# Warning about Reids Furniture (Blanchardstown)



## truthseeker (17 Jan 2011)

In November I bought and paid in full for a piece of furniture from Reids Furniture in Blanchardstown. I paid by credit card and the value of the piece of furniture plus delivery was 500 euro. Delivery was to take place 2 to 3 weeks later.

Early in the third week after Id paid I got a phonecall from them to tell me that they no longer stocked the item and I was offered (a) a full refund or (b) the display model at a discounted price.

I returned to the store to inspect the display model, found it to be damaged and asked for the full refund. The staff member who dealt with me assured me that she would contact head office to arrange the refund, and would phone me the next day once it had been arranged to let me know when I would see the refund on my credit card.

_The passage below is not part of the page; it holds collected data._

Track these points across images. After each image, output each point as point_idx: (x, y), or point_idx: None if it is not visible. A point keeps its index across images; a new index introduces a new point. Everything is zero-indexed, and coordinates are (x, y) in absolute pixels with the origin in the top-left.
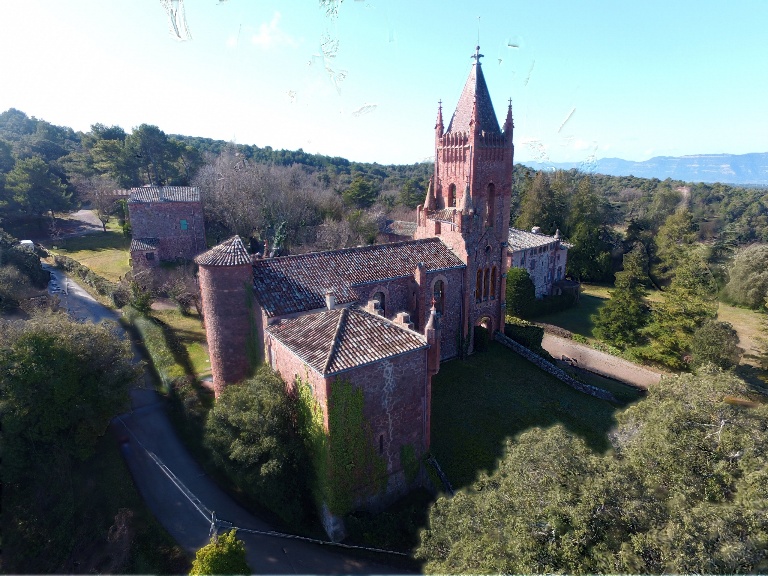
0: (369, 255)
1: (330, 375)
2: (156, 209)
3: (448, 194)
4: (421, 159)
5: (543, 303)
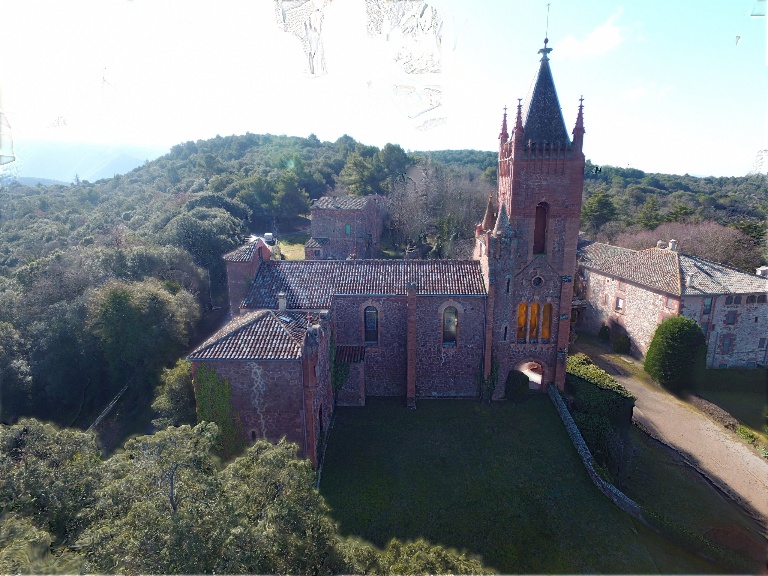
0: (380, 269)
1: (191, 359)
2: (329, 215)
3: None
4: None
5: (734, 374)
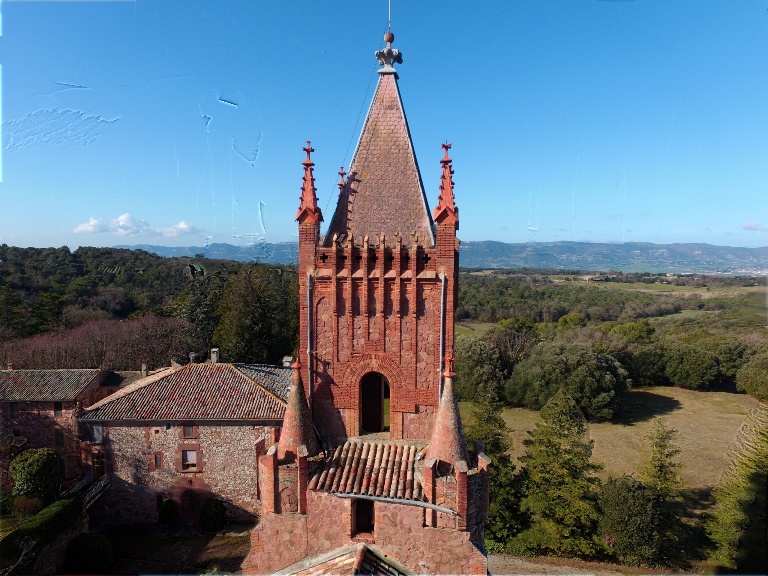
0: None
1: None
2: None
3: (358, 401)
4: (123, 273)
5: None
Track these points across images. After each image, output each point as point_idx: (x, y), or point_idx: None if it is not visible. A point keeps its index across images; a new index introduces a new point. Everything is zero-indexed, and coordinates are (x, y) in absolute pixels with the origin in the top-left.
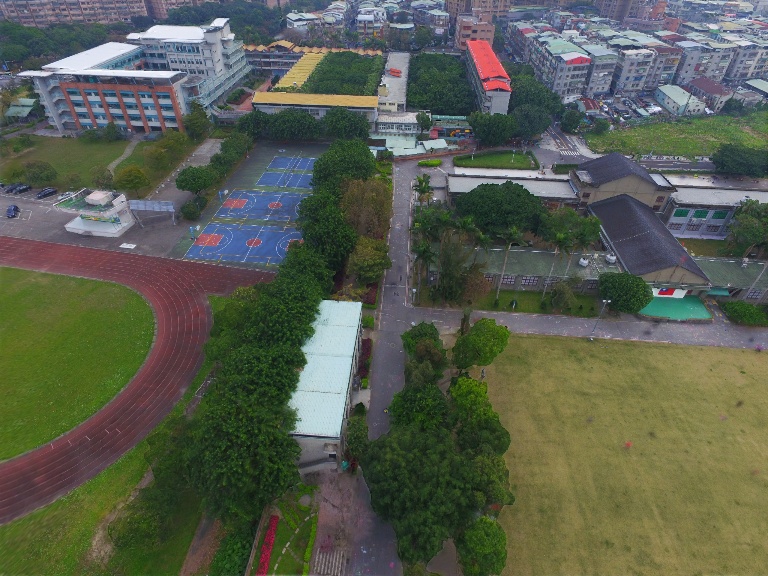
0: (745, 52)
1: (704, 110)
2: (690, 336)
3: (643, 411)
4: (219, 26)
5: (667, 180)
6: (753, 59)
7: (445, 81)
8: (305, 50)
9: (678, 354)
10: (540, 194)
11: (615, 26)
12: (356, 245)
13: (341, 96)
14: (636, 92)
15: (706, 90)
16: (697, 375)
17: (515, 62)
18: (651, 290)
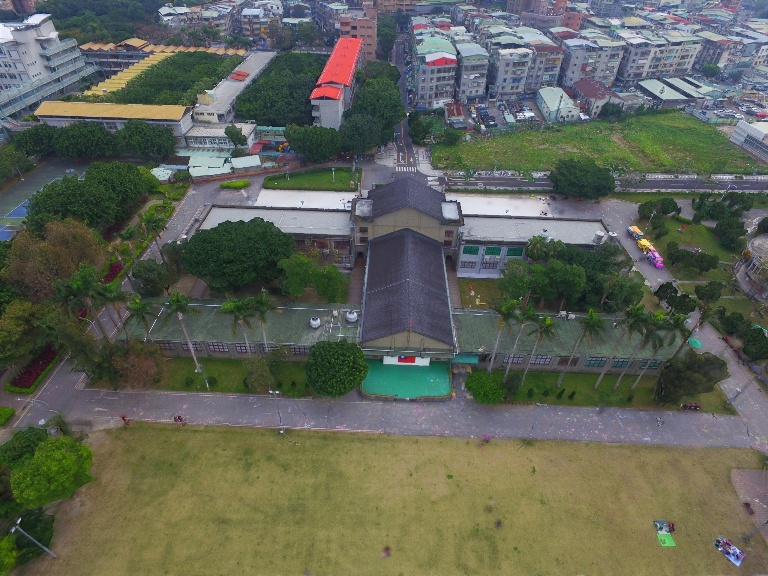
0: (636, 50)
1: (579, 116)
2: (412, 421)
3: (285, 547)
4: (33, 23)
5: (458, 211)
6: (646, 58)
7: (283, 86)
8: (157, 49)
9: (382, 450)
10: (308, 230)
11: (517, 21)
12: (4, 313)
13: (142, 106)
14: (517, 95)
15: (585, 93)
16: (388, 484)
17: (406, 61)
18: (362, 366)
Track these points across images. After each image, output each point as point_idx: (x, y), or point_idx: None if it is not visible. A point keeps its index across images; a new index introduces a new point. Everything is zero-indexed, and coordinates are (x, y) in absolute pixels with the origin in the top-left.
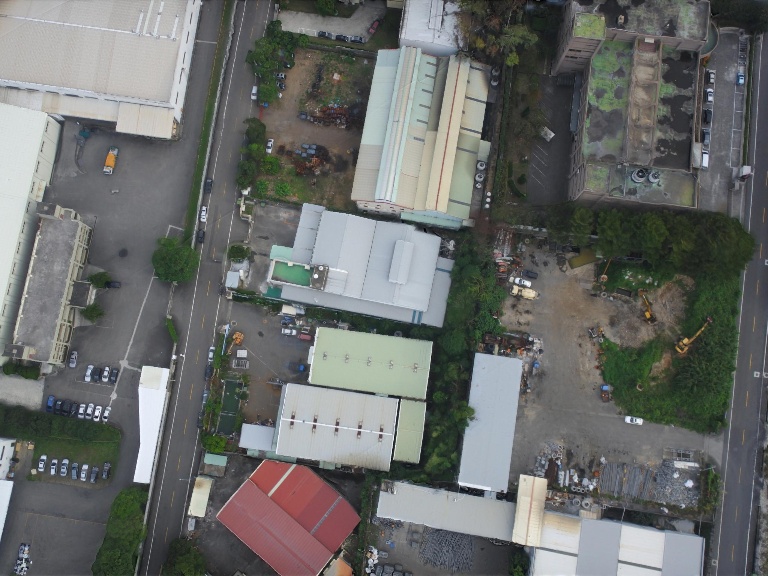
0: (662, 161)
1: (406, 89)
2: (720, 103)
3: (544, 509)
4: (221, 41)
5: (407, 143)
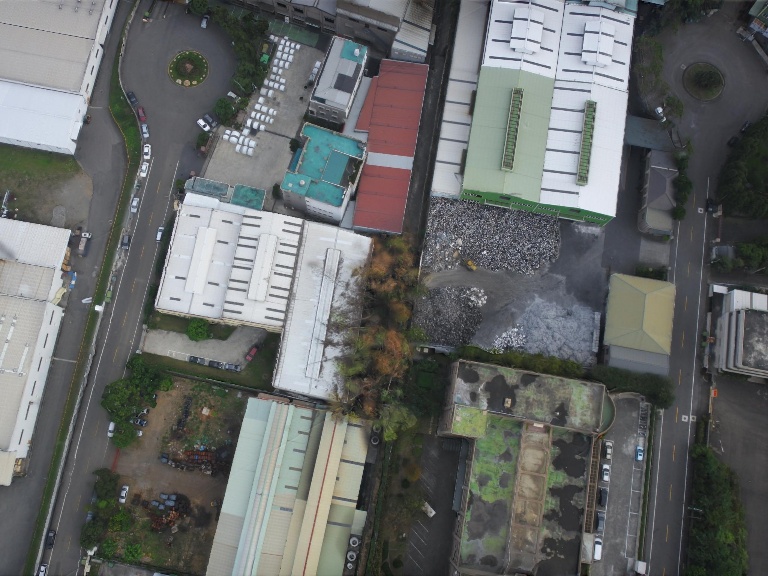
0: (547, 569)
1: (273, 455)
2: (617, 481)
3: None
4: (80, 362)
5: (271, 518)
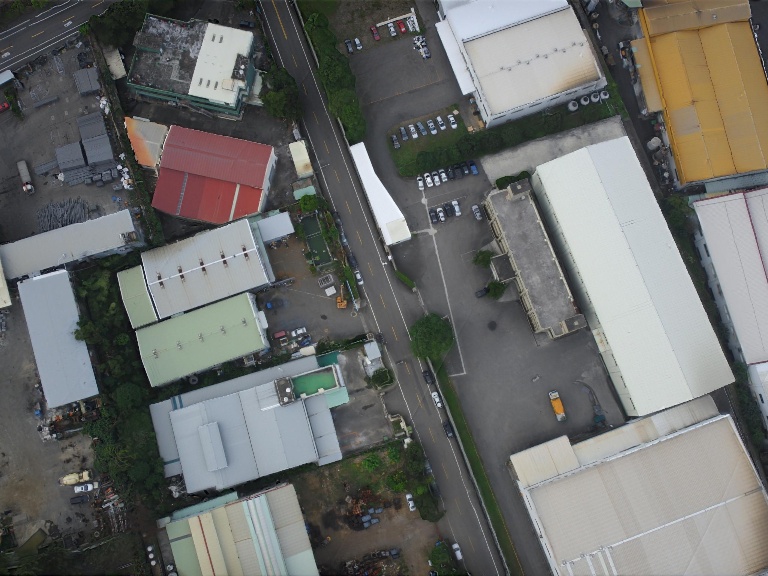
0: None
1: None
2: None
3: None
4: None
5: (261, 574)
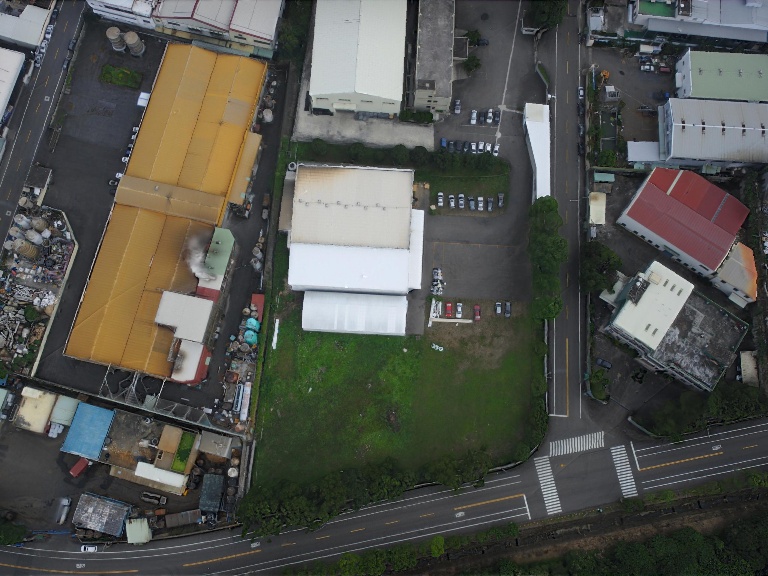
0: None
1: None
2: None
3: None
4: None
5: None
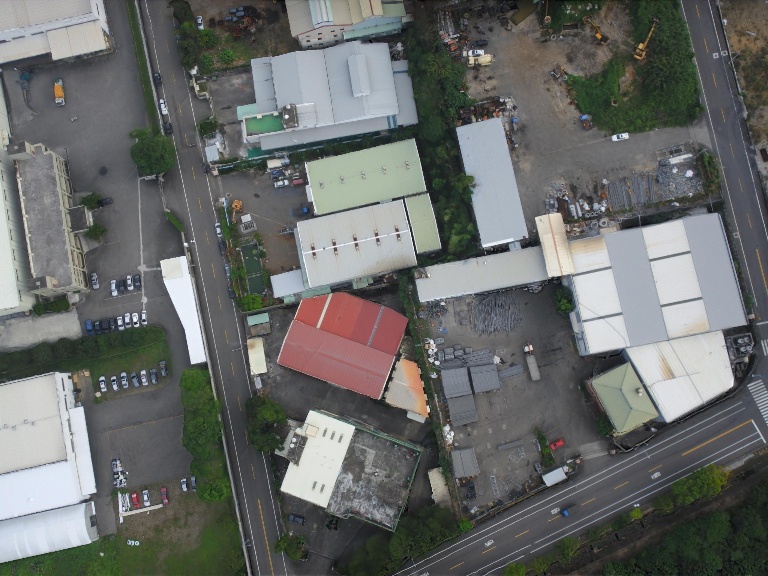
0: None
1: None
2: None
3: (567, 239)
4: None
5: None
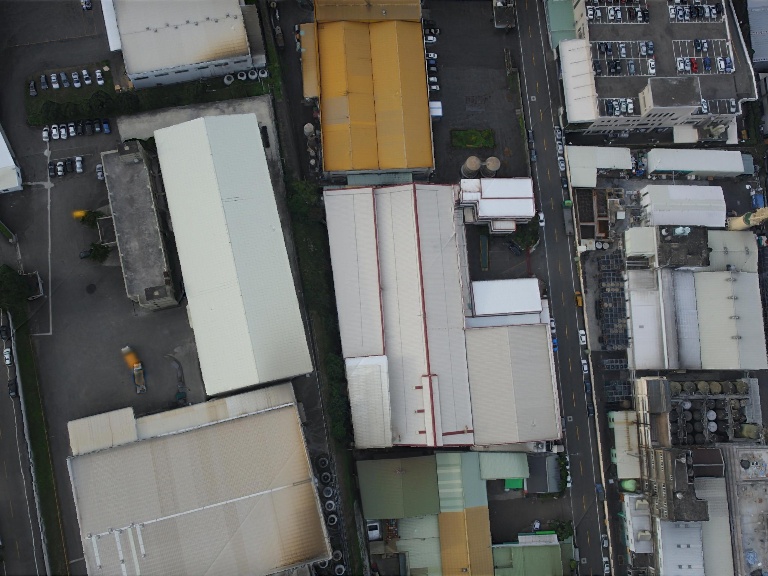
0: None
1: None
2: None
3: None
4: (62, 565)
5: None
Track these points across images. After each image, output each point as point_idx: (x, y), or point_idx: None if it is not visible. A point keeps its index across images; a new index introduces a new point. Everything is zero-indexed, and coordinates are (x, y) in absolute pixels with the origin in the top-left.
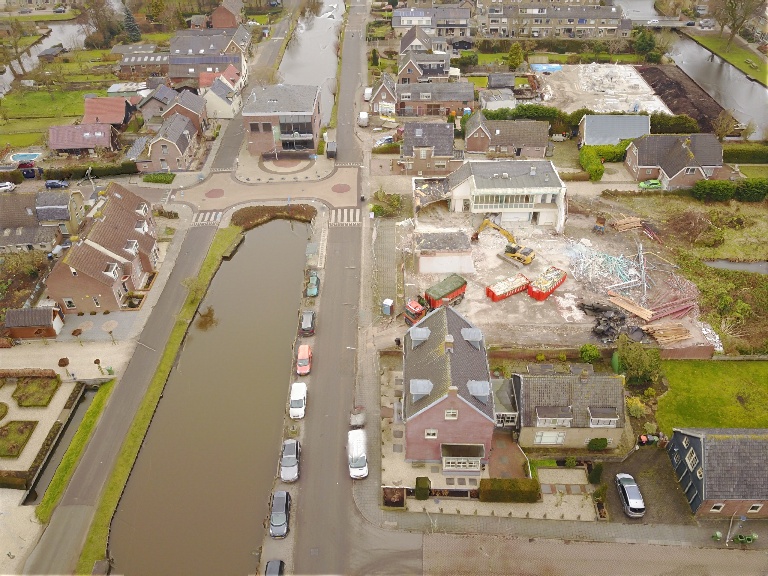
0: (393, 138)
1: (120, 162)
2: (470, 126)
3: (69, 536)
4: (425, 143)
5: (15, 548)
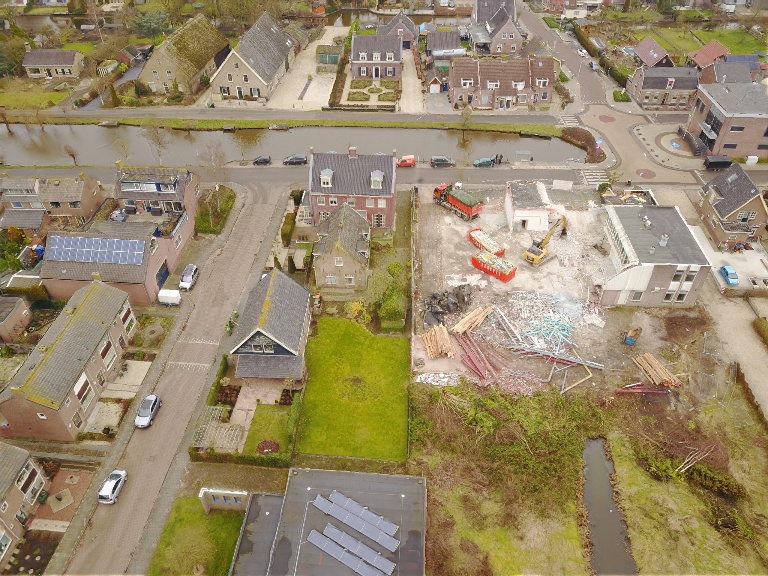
0: None
1: (622, 72)
2: None
3: (300, 116)
4: (724, 190)
5: None
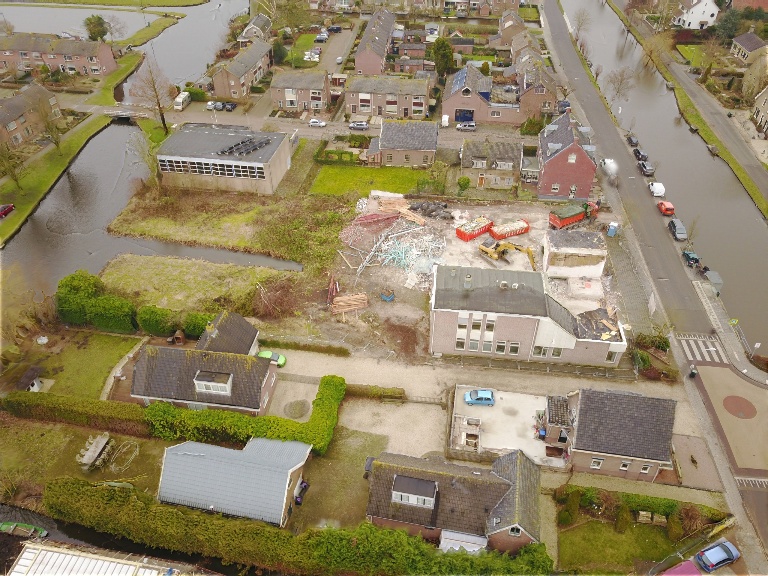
0: (698, 508)
1: None
2: (535, 496)
3: (742, 156)
4: None
5: (766, 156)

No phone call came the next day. I phoned back the day after. Thus ensued a week of phonecalls from me to them (they NEVER once called me back) where I was given excuses like 'our external phonelines are down, we cannot phone head office', when asked why they couldnt use a mobile I was told 'well I only have my personal mobile, I couldnt use that'. The excuses then moved onto to 'the person who deals with refunds in head office is off', to 'head office cannot issue Republic of Ireland Visa refunds'. I enquired why they were taking payment in the Republic of Ireland by Visa if they were unable to issue a Visa refund and was not given an answer. Eventually I was told that an area manager would have to be contacted to 'see' if they could get a cheque authorised. By this time it was 27 days since the original purchase (10 days since I had turned down the display model), and I got sick of dealing with the incompetence of this place and I instead directed my efforts to my bank and opened a dispute on the Visa transaction. 

Incidentally the furniture store had never initiated contact with me (except the one call to inform me the item was no longer stocked) and as I didnt bother contacting them again once I opened the credit card transaction dispute that was the end of my communication with them. Had I not opened the dispute I assume they would just never have contacted me again and left me un-refunded.

My bank settled the credit card transaction dispute in short order and refunded me my 500 euro, plus any interest Id paid on it.

Im very annoyed at the behaviour of Reids Furniture. Im glad I paid by credit card, because if Id paid by cash I would have had to take them to the small claims court. Its disgraceful that shops can get away with this behaviour. 

Is there any regulatory body I can write a complaint to about the actions of Reids?


----------



## Brendan Burgess (17 Jan 2011)

I think it's worth stressing the point made by truthseeker - if you are putting a deposit or paying in advance for  a big ticket item, always buy it with a credit card. The CC companies are much more responsive than some retailers.

Brendan


----------